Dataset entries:
========

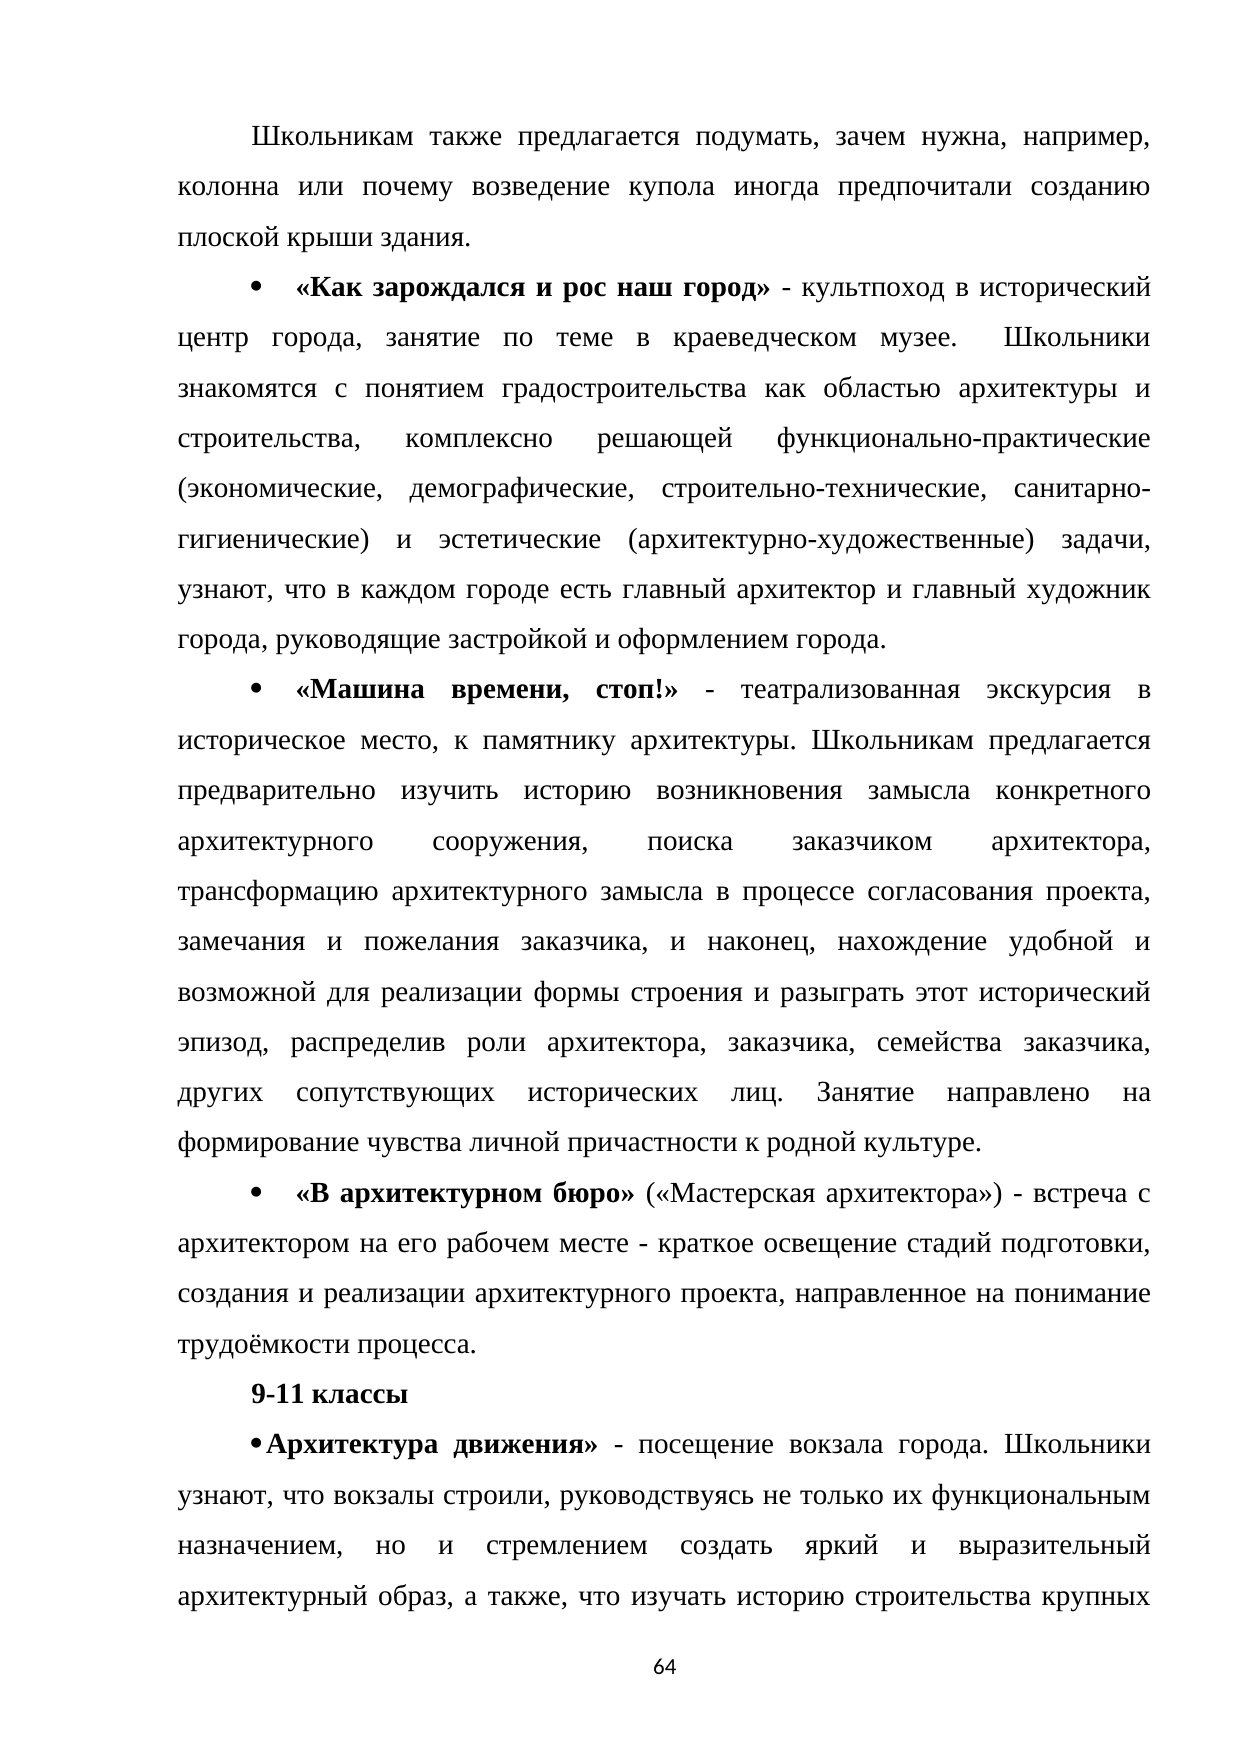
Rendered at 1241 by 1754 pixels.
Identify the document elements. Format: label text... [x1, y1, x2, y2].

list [177, 1427, 1152, 1611]
list «Машина времени, стоп!» - театрализованная экскурсия в историческое место, к памятнику архитектуры. Школьникам предлагается предварительно изучить историю возникновения замысла конкретного архитектурного сооружения, поиска заказчиком архитектора, трансформацию архитектурного замысла в процессе согласования проекта, замечания и пожелания заказчика, и наконец, нахождение удобной и возможной для реализации формы строения и разыграть этот исторический эпизод, распределив роли архитектора, заказчика, семейства заказчика, других сопутствующих исторических лиц. Занятие направлено на формирование чувства личной причастности к родной культуре. [177, 672, 1152, 1158]
list «Как зарождался и рос наш город» - культпоход в исторический центр города, занятие по теме в краеведческом музее. Школьники знакомятся с понятием градостроительства как областью архитектуры и строительства, комплексно решающей функционально-практические (экономические, демографические, строительно-технические, санитарно-гигиенические) и эстетические (архитектурно-художественные) задачи, узнают, что в каждом городе есть главный архитектор и главный художник города, руководящие застройкой и оформлением города. [177, 269, 1152, 655]
list Школьникам также предлагается подумать, зачем нужна, например, колонна или почему возведение купола иногда предпочитали созданию плоской крыши здания. [177, 118, 1152, 252]
list «В архитектурном бюро» («Мастерская архитектора») - встреча с архитектором на его рабочем месте - краткое освещение стадий подготовки, создания и реализации архитектурного проекта, направленное на понимание трудоёмкости процесса. [177, 1175, 1152, 1359]
text 9-11 классы [177, 1376, 1152, 1410]
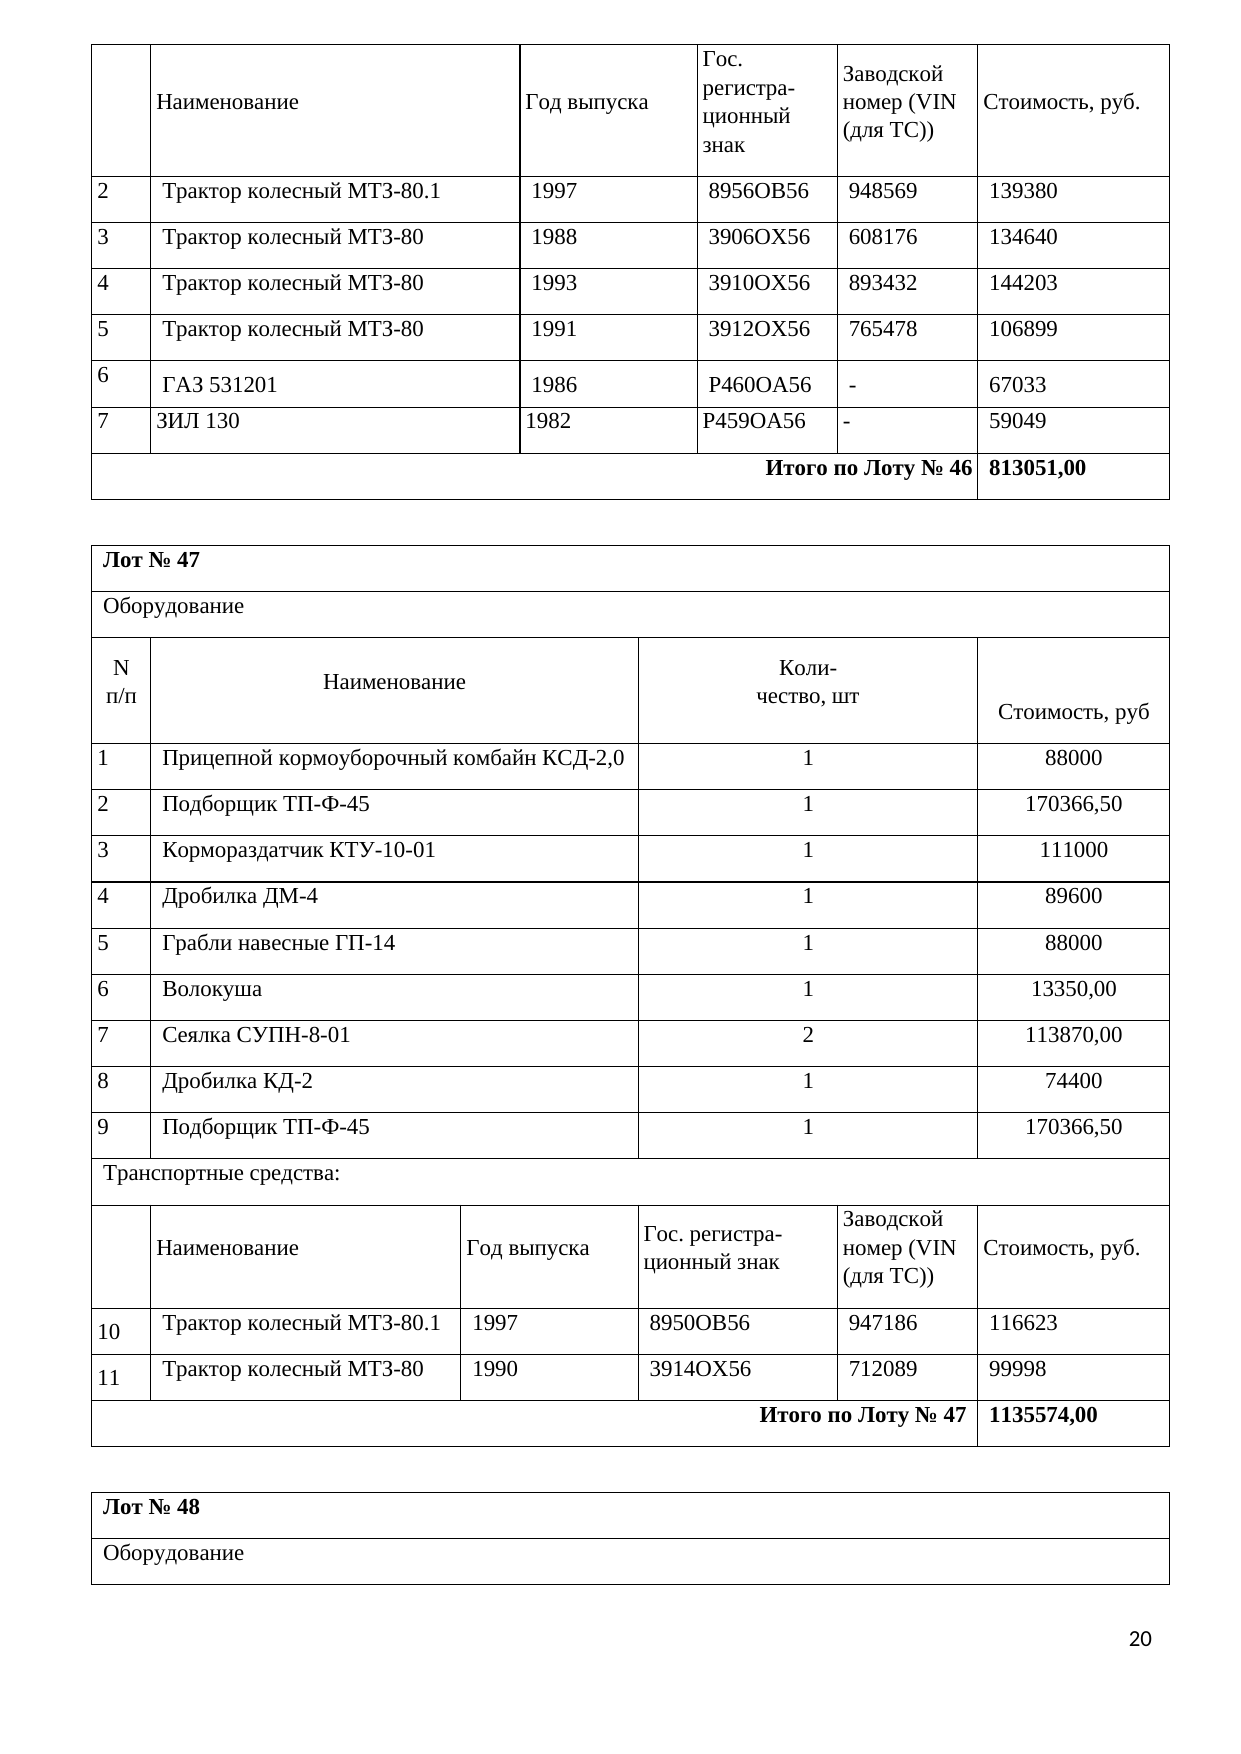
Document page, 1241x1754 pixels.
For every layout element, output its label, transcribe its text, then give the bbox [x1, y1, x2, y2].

table_cell 1986 [521, 361, 697, 407]
table_cell 67033 [978, 361, 1169, 407]
table_cell Наименование [151, 1206, 460, 1307]
table_cell Р460ОА56 [698, 361, 837, 407]
table_cell 1997 [521, 177, 697, 222]
table_cell 88000 [978, 929, 1169, 974]
table_cell 1993 [521, 269, 697, 314]
table_cell 1 [639, 883, 977, 928]
table_cell [92, 45, 150, 176]
table_cell Транспортные средства: [92, 1159, 1169, 1204]
table_cell Грабли навесные ГП-14 [151, 929, 638, 974]
table_cell 4 [92, 883, 150, 928]
table_cell Р459ОА56 [698, 408, 837, 453]
table_cell 113870,00 [978, 1021, 1169, 1066]
table_cell 1 [639, 1113, 977, 1158]
table_cell Наименование [151, 45, 519, 176]
table_cell 88000 [978, 744, 1169, 789]
table_cell 2 [92, 790, 150, 835]
table_cell 1 [639, 1067, 977, 1112]
table_cell Дробилка КД-2 [151, 1067, 638, 1112]
table_cell 170366,50 [978, 790, 1169, 835]
table_cell 1135574,00 [978, 1401, 1169, 1446]
table_cell Итого по Лоту № 46 [92, 454, 977, 499]
table_cell 10 [92, 1309, 150, 1354]
table_cell Дробилка ДМ-4 [151, 883, 638, 928]
table_cell 947186 [838, 1309, 977, 1354]
table_cell 6 [92, 975, 150, 1020]
table_cell Кормораздатчик КТУ-10-01 [151, 836, 638, 881]
table_cell Трактор колесный МТЗ-80.1 [151, 177, 519, 222]
table_cell 5 [92, 929, 150, 974]
table_cell ГАЗ 531201 [151, 361, 519, 407]
table_cell Год выпуска [461, 1206, 638, 1307]
table_cell 1 [639, 744, 977, 789]
table_cell ЗИЛ 130 [151, 408, 519, 453]
table_cell 1 [639, 790, 977, 835]
table_cell 8 [92, 1067, 150, 1112]
table_header Лот № 48 [92, 1493, 1169, 1538]
table_cell 2 [92, 177, 150, 222]
table_cell 608176 [838, 223, 977, 268]
table_cell Трактор колесный МТЗ-80 [151, 223, 519, 268]
table_cell Оборудование [92, 1539, 1169, 1584]
table_cell N п/п [92, 638, 150, 743]
table_cell 7 [92, 1021, 150, 1066]
table_cell 1 [639, 975, 977, 1020]
table_cell 89600 [978, 883, 1169, 928]
table_cell 2 [639, 1021, 977, 1066]
table_cell Трактор колесный МТЗ-80 [151, 315, 519, 360]
table_header Лот № 47 [92, 546, 1169, 591]
table_cell Подборщик ТП-Ф-45 [151, 790, 638, 835]
table_cell Заводской номер (VIN (для ТС)) [838, 45, 977, 176]
table_cell 3 [92, 836, 150, 881]
table_cell Гос. регистра-ционный знак [639, 1206, 837, 1307]
table_cell Трактор колесный МТЗ-80 [151, 1355, 460, 1400]
table_cell 6 [92, 361, 150, 407]
table_cell Трактор колесный МТЗ-80 [151, 269, 519, 314]
table_cell Трактор колесный МТЗ-80.1 [151, 1309, 460, 1354]
table_cell 9 [92, 1113, 150, 1158]
table_cell 59049 [978, 408, 1169, 453]
table_cell 139380 [978, 177, 1169, 222]
table_cell 3 [92, 223, 150, 268]
table_cell 813051,00 [978, 454, 1169, 499]
table_cell 765478 [838, 315, 977, 360]
table_cell 1 [92, 744, 150, 789]
table_cell 4 [92, 269, 150, 314]
table_cell 106899 [978, 315, 1169, 360]
table_cell 11 [92, 1355, 150, 1400]
table_cell 3906ОХ56 [698, 223, 837, 268]
table_cell Коли- чество, шт [639, 638, 977, 743]
table_cell 3910ОХ56 [698, 269, 837, 314]
table_cell 948569 [838, 177, 977, 222]
table_cell 1 [639, 929, 977, 974]
table_cell 1990 [461, 1355, 638, 1400]
table_cell 712089 [838, 1355, 977, 1400]
table_cell 111000 [978, 836, 1169, 881]
table_cell 1997 [461, 1309, 638, 1354]
table_cell 144203 [978, 269, 1169, 314]
table_cell Сеялка СУПН-8-01 [151, 1021, 638, 1066]
table_cell Прицепной кормоуборочный комбайн КСД-2,0 [151, 744, 638, 789]
table_cell - [838, 361, 977, 407]
table_cell Стоимость, руб. [978, 1206, 1169, 1307]
table_cell 13350,00 [978, 975, 1169, 1020]
table_cell - [838, 408, 977, 453]
table_cell 7 [92, 408, 150, 453]
table_cell Наименование [151, 638, 638, 743]
table_cell Волокуша [151, 975, 638, 1020]
table_cell Итого по Лоту № 47 [92, 1401, 977, 1446]
table_cell 74400 [978, 1067, 1169, 1112]
table_cell Подборщик ТП-Ф-45 [151, 1113, 638, 1158]
table_cell 3912ОХ56 [698, 315, 837, 360]
table_cell 8950ОВ56 [639, 1309, 837, 1354]
table_cell 893432 [838, 269, 977, 314]
table_cell Год выпуска [521, 45, 697, 176]
table_cell 1982 [521, 408, 697, 453]
table_cell 8956ОВ56 [698, 177, 837, 222]
table_cell 3914ОХ56 [639, 1355, 837, 1400]
table_cell 1991 [521, 315, 697, 360]
table_cell 1 [639, 836, 977, 881]
table_cell [92, 1206, 150, 1307]
table_cell 1988 [521, 223, 697, 268]
table_cell 99998 [978, 1355, 1169, 1400]
table_cell Стоимость, руб. [978, 45, 1169, 176]
table_cell Заводской номер (VIN (для ТС)) [838, 1206, 977, 1307]
table_cell 116623 [978, 1309, 1169, 1354]
table_cell Гос. регистра-ционный знак [698, 45, 837, 176]
table_cell 134640 [978, 223, 1169, 268]
table_cell 5 [92, 315, 150, 360]
table_cell 170366,50 [978, 1113, 1169, 1158]
table_cell Оборудование [92, 592, 1169, 637]
table_cell Стоимость, руб [978, 638, 1169, 743]
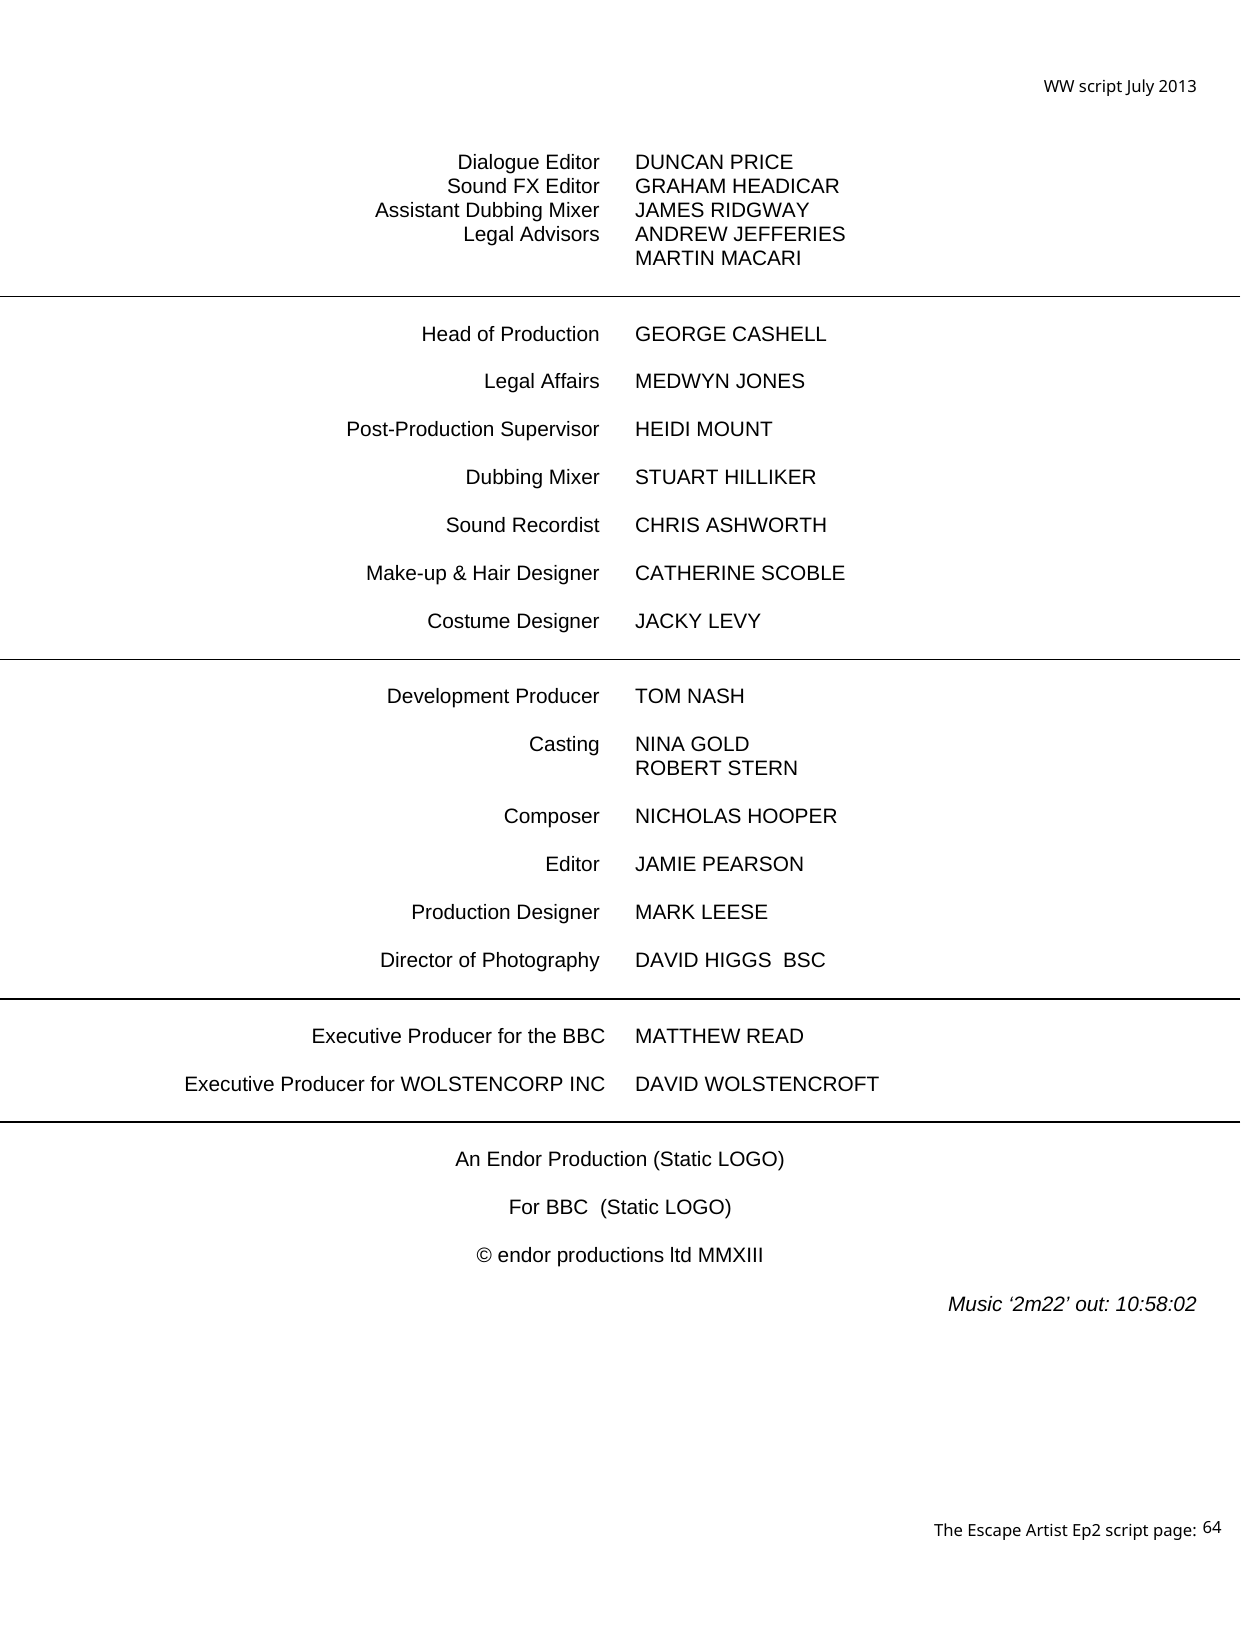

========

● **Task requirements**
Each line with the word "Заводской" in the records above belongs in the result; copy all of them.

● **Response for this exercise**
table_cell Заводской номер (VIN (для ТС)) [838, 45, 977, 176]
table_cell Заводской номер (VIN (для ТС)) [838, 1206, 977, 1307]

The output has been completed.